Distribution loyalty: Towards a conceptual model
McMillan, D. G. (2006). Distribution loyalty: Towards a conceptual model (Thesis, Doctor of Philosophy (PhD)). The University of Waikato, Hamilton, New Zealand. Retrieved from https://hdl.handle.net/10289/12704
Permanent Research Commons link: https://hdl.handle.net/10289/12704
Despite the increasing importance of business-to-business loyalty, distributor loyalty (loyalty between a distributor and a supplier) has attracted very limited academic research. This these develops and test the construct of distributor loyalty through a synthesis of the related fields of customer loyalty and commitment. The thesis comprises seven chapters that outline three phases of research. Phase one involves the development of a provisional conceptual model through a combination of deductive and inductive approaches. The second phase describes the process and results of developing and testing measures for use in the model. The final phase outlines the empirical testing of the model on a sample of 151 respondents (27% response rate).

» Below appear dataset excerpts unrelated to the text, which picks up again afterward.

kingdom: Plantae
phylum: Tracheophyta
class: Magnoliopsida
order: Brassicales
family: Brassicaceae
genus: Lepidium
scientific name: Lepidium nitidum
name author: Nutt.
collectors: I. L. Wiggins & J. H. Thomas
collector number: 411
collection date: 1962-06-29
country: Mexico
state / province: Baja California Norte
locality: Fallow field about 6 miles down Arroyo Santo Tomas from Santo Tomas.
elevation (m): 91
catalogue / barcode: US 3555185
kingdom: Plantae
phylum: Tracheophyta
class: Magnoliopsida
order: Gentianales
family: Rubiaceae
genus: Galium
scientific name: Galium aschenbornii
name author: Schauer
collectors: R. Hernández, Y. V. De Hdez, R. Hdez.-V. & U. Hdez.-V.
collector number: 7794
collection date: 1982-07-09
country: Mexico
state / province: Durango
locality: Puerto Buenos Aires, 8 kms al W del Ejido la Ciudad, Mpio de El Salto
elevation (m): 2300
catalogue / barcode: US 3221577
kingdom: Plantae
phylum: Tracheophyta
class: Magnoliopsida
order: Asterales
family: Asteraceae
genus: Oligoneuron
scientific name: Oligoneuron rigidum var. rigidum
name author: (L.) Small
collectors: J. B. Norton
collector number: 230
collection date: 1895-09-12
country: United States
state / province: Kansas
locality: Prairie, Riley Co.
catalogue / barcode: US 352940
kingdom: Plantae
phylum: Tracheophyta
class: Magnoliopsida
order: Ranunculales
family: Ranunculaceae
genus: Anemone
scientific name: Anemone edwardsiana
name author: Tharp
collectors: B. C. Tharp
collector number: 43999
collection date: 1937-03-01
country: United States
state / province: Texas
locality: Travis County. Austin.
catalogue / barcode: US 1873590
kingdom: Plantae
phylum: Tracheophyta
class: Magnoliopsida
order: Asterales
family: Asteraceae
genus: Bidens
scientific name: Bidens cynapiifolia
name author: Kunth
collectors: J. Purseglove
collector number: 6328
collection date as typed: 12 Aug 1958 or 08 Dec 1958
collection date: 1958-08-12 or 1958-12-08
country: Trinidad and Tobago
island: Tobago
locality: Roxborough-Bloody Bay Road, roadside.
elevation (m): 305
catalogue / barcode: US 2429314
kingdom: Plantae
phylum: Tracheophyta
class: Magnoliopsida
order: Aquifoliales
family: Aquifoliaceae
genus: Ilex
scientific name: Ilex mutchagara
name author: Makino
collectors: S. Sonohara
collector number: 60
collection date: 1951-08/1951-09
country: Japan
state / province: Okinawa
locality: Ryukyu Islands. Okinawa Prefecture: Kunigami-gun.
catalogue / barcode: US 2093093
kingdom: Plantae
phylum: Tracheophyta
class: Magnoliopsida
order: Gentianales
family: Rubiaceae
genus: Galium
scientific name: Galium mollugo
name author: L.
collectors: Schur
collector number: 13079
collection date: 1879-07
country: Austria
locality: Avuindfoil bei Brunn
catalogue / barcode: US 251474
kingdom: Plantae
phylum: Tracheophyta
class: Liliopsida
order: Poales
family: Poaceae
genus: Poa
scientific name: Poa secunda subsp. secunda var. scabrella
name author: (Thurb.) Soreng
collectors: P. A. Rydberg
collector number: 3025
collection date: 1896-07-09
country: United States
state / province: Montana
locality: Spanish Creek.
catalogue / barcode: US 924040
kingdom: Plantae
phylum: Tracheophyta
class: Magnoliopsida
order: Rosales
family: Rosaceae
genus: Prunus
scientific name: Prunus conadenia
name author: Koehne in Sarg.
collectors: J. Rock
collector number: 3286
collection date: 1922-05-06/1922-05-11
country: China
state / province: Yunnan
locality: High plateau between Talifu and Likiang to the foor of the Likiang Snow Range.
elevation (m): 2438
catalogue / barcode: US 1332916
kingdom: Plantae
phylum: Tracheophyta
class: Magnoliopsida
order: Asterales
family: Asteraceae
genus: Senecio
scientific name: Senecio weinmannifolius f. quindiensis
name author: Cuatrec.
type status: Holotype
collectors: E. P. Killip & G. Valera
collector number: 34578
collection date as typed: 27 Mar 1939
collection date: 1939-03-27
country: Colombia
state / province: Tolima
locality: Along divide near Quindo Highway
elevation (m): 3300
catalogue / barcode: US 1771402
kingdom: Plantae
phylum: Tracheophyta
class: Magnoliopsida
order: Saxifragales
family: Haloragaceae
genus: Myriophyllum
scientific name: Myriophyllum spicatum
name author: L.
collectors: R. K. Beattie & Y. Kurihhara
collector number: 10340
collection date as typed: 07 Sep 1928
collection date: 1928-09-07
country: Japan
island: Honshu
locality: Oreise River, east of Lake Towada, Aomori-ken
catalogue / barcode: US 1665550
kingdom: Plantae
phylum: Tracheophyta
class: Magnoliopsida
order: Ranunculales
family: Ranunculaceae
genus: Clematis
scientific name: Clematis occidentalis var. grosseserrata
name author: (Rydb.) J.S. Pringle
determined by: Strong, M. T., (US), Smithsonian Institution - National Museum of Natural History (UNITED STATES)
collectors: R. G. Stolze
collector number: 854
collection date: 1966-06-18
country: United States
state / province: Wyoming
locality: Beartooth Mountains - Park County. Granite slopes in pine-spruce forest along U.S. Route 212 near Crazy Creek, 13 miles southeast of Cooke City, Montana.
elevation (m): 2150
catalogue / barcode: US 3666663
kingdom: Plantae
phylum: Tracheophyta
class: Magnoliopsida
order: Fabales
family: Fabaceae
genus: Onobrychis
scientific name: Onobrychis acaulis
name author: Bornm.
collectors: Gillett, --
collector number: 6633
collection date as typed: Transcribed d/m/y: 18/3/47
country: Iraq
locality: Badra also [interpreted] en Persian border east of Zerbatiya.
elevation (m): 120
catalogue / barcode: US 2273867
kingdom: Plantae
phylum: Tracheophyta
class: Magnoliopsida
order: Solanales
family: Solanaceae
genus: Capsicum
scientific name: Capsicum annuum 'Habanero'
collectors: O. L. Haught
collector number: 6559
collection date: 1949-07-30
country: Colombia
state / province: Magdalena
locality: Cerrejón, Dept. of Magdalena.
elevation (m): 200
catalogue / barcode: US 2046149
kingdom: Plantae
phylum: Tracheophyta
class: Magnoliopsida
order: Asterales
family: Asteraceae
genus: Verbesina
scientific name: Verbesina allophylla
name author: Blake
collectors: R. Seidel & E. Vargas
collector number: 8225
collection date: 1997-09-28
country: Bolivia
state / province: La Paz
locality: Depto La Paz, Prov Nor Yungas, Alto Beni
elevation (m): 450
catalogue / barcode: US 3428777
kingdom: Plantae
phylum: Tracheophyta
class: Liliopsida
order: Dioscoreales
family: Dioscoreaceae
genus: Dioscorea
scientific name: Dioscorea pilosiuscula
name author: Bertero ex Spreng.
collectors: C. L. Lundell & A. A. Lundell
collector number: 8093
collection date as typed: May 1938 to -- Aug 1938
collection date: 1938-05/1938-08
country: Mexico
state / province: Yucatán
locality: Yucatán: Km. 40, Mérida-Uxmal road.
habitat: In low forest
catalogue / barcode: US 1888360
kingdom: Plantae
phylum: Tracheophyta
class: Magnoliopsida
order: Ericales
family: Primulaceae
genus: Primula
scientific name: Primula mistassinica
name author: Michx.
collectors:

The research uses a positivist ontological paradigm, and adopts a foundationalist epistemological perspective that means the majority of the data analyses are empirically based. Initial tests validated the conceptual model. However, refinement of the model resulted in improved performance, with the explanation of variance rising to 58%. The revised model comprises: a) three antecedents (trust, satisfaction and shared values); b) a moderating variable (contractual obligations); and c) a two-part dependent variable, where the behavioural component (repeat purchase behaviour [RPB]) mediates the relationship between the antecedents and the attitudinal component of the dependent variable (absolute attitude). Significant interactions were confirmed between: a) satisfaction and contractual obligations, b) trust and RPB, and c) shared values and RPB. The research represents an important start to the development of a robust theory of distributor loyalty in three ways: a) the related fields of customer loyalty and commitment have been synthesised to identify contributions to the conceptualisation of distributor loyalty; b) how distributor loyalty is perceived and conceived from a practical perspective has been determined by interviewing industry suppliers and distributors; and c) a conceptual model of distributor loyalty has been developed and empirically tested. The study concludes that further research into distributor loyalty is imperative if we are to build a comprehensive theory about the nature and components of distributor loyalty. Further research is especially important because it will investigate a research field that is in its infancy.